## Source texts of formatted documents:
□ □ □

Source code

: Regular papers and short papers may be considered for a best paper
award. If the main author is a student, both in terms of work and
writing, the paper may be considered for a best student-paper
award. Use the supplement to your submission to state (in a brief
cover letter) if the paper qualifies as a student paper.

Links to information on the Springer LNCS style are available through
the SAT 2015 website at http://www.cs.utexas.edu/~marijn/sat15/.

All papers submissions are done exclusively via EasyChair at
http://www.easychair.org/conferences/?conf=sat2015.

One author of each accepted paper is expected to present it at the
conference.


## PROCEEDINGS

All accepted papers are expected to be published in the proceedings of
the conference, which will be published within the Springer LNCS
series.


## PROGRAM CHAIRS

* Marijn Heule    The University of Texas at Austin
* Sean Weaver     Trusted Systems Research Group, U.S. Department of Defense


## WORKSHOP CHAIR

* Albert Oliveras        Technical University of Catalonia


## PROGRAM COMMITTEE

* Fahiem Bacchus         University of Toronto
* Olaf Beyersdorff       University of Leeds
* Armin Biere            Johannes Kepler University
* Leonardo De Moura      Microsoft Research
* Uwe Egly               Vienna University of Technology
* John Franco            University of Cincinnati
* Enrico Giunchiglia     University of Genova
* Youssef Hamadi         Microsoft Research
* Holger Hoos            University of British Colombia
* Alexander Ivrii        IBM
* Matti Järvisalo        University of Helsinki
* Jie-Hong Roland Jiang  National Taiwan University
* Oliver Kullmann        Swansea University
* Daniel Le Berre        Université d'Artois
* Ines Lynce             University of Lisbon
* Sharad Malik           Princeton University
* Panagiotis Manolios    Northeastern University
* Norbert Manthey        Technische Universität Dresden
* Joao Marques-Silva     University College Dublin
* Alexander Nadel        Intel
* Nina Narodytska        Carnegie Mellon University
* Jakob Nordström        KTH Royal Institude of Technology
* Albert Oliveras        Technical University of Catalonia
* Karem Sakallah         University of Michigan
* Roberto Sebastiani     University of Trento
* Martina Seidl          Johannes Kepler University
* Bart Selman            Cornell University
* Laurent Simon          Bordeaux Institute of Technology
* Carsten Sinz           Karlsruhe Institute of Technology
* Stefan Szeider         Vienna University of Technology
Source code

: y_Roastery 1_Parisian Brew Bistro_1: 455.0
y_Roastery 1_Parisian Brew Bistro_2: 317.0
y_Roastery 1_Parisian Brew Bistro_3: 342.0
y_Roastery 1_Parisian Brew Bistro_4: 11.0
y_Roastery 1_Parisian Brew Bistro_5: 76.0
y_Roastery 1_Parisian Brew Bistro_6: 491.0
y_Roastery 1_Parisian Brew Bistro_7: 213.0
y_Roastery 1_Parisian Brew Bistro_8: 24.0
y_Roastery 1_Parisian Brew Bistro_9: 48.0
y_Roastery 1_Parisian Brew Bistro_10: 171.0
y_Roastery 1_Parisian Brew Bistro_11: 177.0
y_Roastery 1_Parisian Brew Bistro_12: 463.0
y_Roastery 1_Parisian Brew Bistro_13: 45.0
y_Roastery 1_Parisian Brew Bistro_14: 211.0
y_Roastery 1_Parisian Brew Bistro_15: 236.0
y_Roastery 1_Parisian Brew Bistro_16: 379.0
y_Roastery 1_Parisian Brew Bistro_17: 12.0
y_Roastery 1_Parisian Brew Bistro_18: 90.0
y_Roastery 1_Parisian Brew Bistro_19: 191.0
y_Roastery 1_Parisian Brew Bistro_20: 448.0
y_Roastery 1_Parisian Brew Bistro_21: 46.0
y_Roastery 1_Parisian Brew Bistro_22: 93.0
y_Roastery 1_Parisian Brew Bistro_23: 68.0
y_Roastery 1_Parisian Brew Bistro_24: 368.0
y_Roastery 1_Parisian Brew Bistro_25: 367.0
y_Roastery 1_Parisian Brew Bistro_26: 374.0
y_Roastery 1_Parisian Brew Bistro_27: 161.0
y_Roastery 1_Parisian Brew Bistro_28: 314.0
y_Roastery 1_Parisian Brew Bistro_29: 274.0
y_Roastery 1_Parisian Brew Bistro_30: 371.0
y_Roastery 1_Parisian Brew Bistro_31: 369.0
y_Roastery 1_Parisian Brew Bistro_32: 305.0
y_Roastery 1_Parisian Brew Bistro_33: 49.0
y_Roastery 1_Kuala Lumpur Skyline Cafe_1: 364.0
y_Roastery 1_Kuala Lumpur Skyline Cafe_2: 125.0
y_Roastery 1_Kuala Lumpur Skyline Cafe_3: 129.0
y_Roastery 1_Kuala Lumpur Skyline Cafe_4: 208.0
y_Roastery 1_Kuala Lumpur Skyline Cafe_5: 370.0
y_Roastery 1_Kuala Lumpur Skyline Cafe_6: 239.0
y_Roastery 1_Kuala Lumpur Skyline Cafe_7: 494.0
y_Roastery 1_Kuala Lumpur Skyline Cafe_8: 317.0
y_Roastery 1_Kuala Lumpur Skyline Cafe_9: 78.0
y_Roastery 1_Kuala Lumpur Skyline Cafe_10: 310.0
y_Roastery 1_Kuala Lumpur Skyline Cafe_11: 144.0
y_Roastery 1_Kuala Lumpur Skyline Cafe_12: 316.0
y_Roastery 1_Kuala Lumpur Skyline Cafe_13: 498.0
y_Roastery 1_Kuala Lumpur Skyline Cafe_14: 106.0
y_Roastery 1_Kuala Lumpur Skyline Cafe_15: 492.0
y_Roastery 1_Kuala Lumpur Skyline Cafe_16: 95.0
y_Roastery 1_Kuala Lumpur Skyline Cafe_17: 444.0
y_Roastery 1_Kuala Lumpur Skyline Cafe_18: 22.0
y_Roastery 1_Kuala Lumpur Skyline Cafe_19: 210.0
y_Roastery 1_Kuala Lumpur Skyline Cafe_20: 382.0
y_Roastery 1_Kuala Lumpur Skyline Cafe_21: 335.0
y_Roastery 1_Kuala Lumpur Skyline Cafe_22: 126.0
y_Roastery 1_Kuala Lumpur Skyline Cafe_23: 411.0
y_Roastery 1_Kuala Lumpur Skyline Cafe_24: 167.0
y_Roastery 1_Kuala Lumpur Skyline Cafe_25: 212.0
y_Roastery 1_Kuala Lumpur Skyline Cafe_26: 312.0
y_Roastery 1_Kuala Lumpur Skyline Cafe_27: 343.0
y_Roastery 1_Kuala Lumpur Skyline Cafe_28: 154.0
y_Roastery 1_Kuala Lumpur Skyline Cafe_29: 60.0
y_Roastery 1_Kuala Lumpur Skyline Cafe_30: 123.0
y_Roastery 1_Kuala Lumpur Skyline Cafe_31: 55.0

□ □ □

## WHAT IS EXPECTED:
Set down again, word for word, the stretch of records from the line with "y_Roastery 1_Parisian Brew Bistro_18: 90.0" to the line with "y_Roastery 1_Kuala Lumpur Skyline Cafe_12: 316.0", both of those lines included.

## TASK RESULT:
y_Roastery 1_Parisian Brew Bistro_18: 90.0
y_Roastery 1_Parisian Brew Bistro_19: 191.0
y_Roastery 1_Parisian Brew Bistro_20: 448.0
y_Roastery 1_Parisian Brew Bistro_21: 46.0
y_Roastery 1_Parisian Brew Bistro_22: 93.0
y_Roastery 1_Parisian Brew Bistro_23: 68.0
y_Roastery 1_Parisian Brew Bistro_24: 368.0
y_Roastery 1_Parisian Brew Bistro_25: 367.0
y_Roastery 1_Parisian Brew Bistro_26: 374.0
y_Roastery 1_Parisian Brew Bistro_27: 161.0
y_Roastery 1_Parisian Brew Bistro_28: 314.0
y_Roastery 1_Parisian Brew Bistro_29: 274.0
y_Roastery 1_Parisian Brew Bistro_30: 371.0
y_Roastery 1_Parisian Brew Bistro_31: 369.0
y_Roastery 1_Parisian Brew Bistro_32: 305.0
y_Roastery 1_Parisian Brew Bistro_33: 49.0
y_Roastery 1_Kuala Lumpur Skyline Cafe_1: 364.0
y_Roastery 1_Kuala Lumpur Skyline Cafe_2: 125.0
y_Roastery 1_Kuala Lumpur Skyline Cafe_3: 129.0
y_Roastery 1_Kuala Lumpur Skyline Cafe_4: 208.0
y_Roastery 1_Kuala Lumpur Skyline Cafe_5: 370.0
y_Roastery 1_Kuala Lumpur Skyline Cafe_6: 239.0
y_Roastery 1_Kuala Lumpur Skyline Cafe_7: 494.0
y_Roastery 1_Kuala Lumpur Skyline Cafe_8: 317.0
y_Roastery 1_Kuala Lumpur Skyline Cafe_9: 78.0
y_Roastery 1_Kuala Lumpur Skyline Cafe_10: 310.0
y_Roastery 1_Kuala Lumpur Skyline Cafe_11: 144.0
y_Roastery 1_Kuala Lumpur Skyline Cafe_12: 316.0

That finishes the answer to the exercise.